▸ **PROBLEM DETAILS**
Pull every line holding the word "middle" out of the data and copy it.

▸ **SUPPLIED MATERIAL**
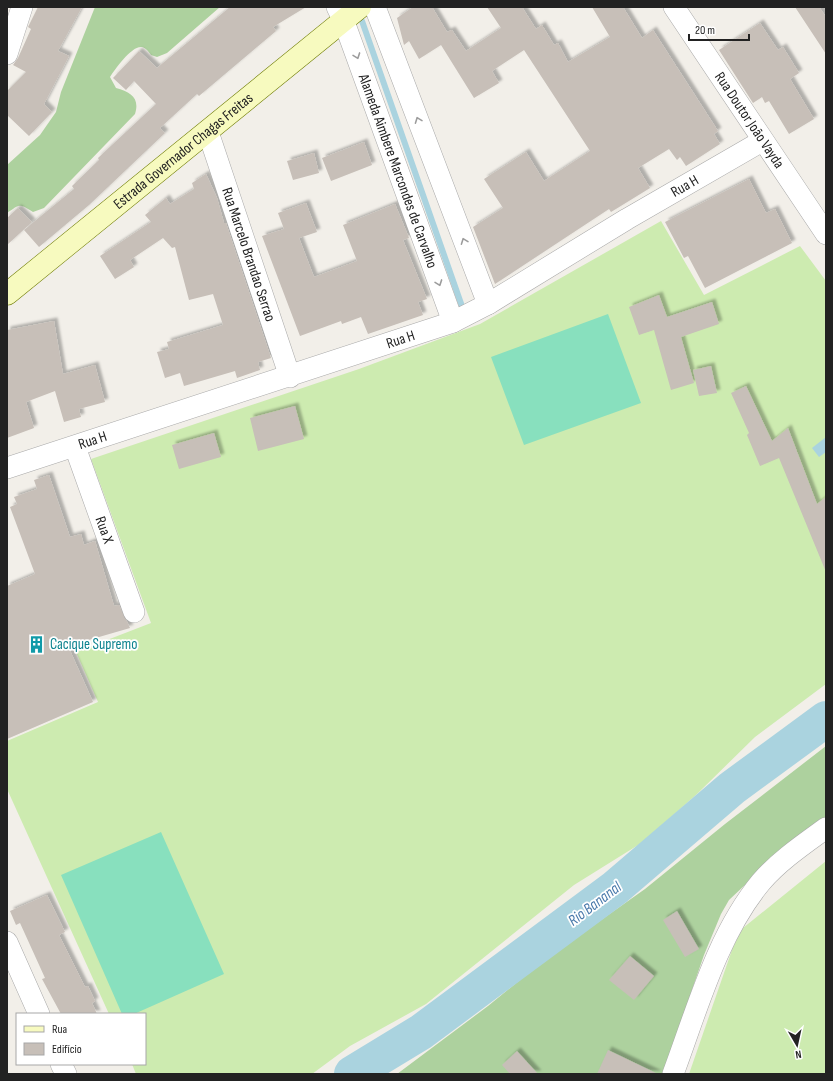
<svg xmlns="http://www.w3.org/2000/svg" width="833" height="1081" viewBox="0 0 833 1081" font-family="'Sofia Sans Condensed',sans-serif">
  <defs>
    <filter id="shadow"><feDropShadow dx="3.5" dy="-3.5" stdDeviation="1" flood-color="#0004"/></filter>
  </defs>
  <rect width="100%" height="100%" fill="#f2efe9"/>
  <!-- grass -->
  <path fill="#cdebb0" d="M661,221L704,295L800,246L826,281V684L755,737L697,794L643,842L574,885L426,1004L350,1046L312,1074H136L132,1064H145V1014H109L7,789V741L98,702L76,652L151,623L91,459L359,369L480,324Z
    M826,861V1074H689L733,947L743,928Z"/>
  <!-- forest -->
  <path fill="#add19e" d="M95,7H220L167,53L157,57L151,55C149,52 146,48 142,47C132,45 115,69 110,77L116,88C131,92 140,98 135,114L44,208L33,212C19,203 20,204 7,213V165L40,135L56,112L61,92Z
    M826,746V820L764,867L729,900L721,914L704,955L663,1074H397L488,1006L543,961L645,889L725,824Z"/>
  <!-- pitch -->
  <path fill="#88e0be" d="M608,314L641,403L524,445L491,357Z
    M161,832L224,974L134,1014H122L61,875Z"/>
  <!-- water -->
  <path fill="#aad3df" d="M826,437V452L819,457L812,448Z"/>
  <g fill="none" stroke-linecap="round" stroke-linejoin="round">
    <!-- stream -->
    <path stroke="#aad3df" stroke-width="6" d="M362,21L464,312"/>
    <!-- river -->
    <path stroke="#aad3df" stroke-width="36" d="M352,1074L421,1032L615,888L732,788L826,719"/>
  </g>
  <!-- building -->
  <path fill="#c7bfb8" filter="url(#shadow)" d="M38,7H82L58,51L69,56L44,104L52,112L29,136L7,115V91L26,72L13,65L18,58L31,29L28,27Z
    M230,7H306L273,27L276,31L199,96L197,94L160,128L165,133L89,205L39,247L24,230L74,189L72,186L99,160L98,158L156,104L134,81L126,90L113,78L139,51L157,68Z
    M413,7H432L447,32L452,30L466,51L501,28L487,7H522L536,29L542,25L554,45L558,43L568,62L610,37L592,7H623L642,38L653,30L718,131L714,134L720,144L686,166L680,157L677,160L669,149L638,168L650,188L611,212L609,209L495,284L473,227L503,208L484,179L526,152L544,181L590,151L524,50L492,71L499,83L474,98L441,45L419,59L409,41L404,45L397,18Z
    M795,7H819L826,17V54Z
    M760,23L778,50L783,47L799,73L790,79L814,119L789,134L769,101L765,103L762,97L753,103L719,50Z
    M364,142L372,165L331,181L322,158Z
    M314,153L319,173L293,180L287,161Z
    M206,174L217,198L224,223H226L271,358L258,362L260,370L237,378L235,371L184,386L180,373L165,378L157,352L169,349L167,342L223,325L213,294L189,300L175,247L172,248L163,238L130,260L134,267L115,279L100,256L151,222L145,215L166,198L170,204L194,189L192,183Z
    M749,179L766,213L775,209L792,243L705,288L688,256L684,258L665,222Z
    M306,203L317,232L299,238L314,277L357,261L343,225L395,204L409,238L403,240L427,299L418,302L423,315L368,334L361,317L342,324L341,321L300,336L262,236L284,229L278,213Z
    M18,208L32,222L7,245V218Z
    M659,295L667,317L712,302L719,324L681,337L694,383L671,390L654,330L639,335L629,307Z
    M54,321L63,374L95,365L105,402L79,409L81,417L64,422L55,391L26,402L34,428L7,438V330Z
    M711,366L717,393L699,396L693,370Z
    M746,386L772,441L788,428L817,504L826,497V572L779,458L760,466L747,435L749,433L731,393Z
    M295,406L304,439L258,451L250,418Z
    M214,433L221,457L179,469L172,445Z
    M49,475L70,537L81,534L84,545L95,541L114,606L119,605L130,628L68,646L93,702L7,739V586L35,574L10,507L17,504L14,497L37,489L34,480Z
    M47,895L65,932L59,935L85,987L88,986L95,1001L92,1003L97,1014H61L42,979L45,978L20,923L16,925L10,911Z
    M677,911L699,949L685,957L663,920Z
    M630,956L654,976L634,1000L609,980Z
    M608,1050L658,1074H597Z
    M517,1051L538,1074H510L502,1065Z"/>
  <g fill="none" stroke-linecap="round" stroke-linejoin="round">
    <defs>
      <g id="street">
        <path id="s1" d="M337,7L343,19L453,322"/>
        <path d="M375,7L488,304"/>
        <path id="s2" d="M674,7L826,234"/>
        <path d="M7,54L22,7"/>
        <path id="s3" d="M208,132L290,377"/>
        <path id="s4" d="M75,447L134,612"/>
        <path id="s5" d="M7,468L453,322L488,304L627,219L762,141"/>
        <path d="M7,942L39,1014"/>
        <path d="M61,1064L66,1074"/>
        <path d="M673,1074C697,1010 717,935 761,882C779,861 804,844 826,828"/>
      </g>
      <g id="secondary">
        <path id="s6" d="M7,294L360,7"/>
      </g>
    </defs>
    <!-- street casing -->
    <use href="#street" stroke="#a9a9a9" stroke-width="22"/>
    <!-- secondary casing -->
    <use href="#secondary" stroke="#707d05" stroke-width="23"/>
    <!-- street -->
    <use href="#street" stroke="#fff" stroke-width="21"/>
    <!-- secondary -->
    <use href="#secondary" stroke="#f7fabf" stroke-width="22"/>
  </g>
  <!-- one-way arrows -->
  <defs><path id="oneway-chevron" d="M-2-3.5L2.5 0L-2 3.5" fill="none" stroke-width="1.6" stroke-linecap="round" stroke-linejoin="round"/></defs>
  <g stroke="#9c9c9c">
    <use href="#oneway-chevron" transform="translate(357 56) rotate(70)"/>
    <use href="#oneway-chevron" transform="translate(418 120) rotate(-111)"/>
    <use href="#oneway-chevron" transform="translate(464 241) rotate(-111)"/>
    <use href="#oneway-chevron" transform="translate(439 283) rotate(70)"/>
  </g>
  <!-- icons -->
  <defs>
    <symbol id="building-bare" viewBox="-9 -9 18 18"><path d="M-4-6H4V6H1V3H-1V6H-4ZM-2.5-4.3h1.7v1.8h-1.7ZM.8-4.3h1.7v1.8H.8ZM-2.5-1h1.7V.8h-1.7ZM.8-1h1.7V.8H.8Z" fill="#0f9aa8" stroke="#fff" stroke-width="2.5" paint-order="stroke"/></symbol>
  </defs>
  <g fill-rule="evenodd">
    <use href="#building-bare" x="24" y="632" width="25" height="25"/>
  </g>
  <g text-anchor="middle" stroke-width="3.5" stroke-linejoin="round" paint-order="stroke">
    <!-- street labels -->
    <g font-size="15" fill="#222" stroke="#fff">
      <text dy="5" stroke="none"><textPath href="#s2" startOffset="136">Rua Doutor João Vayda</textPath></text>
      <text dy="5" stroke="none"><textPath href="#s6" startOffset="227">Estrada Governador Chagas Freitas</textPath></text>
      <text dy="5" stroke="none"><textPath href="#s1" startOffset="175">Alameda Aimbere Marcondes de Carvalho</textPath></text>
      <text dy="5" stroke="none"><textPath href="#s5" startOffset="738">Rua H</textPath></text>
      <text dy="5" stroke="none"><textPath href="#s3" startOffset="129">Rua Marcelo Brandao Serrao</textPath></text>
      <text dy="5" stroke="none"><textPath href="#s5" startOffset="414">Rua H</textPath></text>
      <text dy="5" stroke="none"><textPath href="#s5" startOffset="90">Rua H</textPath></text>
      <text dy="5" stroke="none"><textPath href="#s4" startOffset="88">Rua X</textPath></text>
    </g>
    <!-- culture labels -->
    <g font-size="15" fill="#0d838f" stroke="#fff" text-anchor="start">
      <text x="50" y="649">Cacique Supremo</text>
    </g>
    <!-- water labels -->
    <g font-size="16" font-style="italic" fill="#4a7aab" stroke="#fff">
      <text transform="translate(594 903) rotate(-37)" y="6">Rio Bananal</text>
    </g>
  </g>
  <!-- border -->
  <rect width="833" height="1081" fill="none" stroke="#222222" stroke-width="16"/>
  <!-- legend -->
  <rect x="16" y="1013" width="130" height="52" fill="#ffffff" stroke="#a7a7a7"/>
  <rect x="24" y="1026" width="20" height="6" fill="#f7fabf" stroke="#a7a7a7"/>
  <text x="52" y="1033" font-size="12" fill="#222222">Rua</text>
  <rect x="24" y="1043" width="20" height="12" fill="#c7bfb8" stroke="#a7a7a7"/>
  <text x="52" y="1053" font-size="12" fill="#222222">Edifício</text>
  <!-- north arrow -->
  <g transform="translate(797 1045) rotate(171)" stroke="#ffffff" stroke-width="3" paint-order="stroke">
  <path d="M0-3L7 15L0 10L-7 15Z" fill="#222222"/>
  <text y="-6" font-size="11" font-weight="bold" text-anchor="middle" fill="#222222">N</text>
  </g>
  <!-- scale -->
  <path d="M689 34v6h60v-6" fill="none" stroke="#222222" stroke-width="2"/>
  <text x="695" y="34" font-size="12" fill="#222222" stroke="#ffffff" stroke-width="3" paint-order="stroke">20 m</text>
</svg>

▸ **EXERCISE SOLUTION**
  <g text-anchor="middle" stroke-width="3.5" stroke-linejoin="round" paint-order="stroke">
  <text y="-6" font-size="11" font-weight="bold" text-anchor="middle" fill="#222222">N</text>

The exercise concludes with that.